▸ What you need to do:
If a line in the data holds "center", copy that line out in full.

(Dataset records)
-- -- --
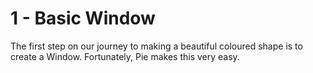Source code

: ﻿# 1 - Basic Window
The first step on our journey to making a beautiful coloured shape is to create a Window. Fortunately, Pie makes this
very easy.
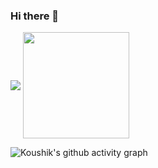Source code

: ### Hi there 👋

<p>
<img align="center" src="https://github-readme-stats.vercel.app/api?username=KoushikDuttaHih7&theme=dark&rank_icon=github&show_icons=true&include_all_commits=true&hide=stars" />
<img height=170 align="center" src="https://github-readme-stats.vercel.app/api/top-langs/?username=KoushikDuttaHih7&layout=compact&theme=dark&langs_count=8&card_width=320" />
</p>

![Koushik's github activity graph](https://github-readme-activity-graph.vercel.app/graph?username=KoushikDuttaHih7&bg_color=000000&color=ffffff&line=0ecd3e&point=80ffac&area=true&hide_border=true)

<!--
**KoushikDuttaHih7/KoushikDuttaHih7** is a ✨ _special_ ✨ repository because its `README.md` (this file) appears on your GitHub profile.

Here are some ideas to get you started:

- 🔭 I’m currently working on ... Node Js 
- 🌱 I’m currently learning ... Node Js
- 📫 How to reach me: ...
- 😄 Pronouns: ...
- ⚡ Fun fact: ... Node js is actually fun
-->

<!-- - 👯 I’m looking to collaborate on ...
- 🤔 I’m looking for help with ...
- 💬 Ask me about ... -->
-- -- --
▸ Response box:
<img align="center" src="https://github-readme-stats.vercel.app/api?username=KoushikDuttaHih7&theme=dark&rank_icon=github&show_icons=true&include_all_commits=true&hide=stars" />
<img height=170 align="center" src="https://github-readme-stats.vercel.app/api/top-langs/?username=KoushikDuttaHih7&layout=compact&theme=dark&langs_count=8&card_width=320" />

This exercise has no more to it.